§ Document excerpt:
┌────────

Crossdressing — When it’s not about clothes anymore.

Fiona Dobson
4 min readMar 8, 2019

“I wonder if there’s a deeper meaning here?” I mused as I watched the drag performance, along with a couple of friends. “Is there, maybe, some hidden message.”

It seemed just a little unlikely. I mean, how much meaning can one extract from “I’m just a girl who can’t say ‘no’” sung by a man with a beard?

Nevertheless, occasionally I find myself having to address the question ‘is it just about clothes’? The short answer is definitely ‘no’. There are a multitude of misconceptions about crossdressing, but I think I’m on fairly safe ground here saying that the clothes are really just an outward manifestation of a much deeper aspect of who we are.

For most crossdressers it starts with underwear, and it’s often a childhood experience. It then gets hidden away, and while there’s the occasional teenage fantasy it really just sits quietly at the back of ones mind. It’s only later that dressing really takes hold.

I’d like to point out right away that this is very different from the person who knows right away that they are a girl in a boys body. This is something radically different. This is about allowing feminine aspects of ones character to emerge. Not the total exclusion of male aspects. It’s too easy to think of this as one being either male or female. In fact, that’s rather the point.

└────────

§ Stored records:
┌────────

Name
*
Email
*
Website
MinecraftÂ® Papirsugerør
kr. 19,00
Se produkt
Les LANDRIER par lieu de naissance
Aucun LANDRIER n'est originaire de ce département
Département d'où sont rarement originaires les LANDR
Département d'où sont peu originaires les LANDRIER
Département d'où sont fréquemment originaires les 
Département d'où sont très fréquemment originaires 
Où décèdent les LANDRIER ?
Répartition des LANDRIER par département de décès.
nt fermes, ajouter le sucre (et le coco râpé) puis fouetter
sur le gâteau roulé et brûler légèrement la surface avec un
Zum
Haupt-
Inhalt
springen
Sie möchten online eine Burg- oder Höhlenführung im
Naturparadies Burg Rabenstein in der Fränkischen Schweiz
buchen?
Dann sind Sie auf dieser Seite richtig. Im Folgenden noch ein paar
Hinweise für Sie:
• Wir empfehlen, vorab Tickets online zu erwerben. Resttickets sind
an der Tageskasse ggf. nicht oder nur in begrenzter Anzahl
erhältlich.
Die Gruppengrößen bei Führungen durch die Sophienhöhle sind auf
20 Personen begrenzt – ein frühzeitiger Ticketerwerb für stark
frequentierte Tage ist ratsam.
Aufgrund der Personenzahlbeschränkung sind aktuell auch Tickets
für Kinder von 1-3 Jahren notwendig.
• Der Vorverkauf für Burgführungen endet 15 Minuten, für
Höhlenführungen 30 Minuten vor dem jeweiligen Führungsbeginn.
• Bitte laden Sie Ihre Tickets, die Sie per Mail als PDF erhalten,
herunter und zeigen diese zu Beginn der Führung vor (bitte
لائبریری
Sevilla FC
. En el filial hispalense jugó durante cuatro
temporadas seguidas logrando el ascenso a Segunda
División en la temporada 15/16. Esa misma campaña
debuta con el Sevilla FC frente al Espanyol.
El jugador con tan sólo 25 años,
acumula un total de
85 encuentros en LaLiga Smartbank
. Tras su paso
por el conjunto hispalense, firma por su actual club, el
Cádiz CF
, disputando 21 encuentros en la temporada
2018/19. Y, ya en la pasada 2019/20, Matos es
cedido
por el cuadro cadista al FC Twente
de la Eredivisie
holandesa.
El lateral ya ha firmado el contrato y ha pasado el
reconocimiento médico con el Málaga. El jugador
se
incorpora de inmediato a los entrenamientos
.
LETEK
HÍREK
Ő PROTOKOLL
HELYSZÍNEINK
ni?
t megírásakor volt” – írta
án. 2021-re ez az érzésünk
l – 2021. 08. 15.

└────────

§ Tasks:
A. In the crossdressing essay, what does crossdressing usually start with for most crossdressers?
B. Reproduce the stretch of the crossdressing essay from "It seemed just" through "really takes hold.".

§ Answers to the tasks:
A. It usually starts with underwear, often as a childhood experience.

B.
It seemed just a little unlikely. I mean, how much meaning can one extract from “I’m just a girl who can’t say ‘no’” sung by a man with a beard?

Nevertheless, occasionally I find myself having to address the question ‘is it just about clothes’? The short answer is definitely ‘no’. There are a multitude of misconceptions about crossdressing, but I think I’m on fairly safe ground here saying that the clothes are really just an outward manifestation of a much deeper aspect of who we are.

For most crossdressers it starts with underwear, and it’s often a childhood experience. It then gets hidden away, and while there’s the occasional teenage fantasy it really just sits quietly at the back of ones mind. It’s only later that dressing really takes hold.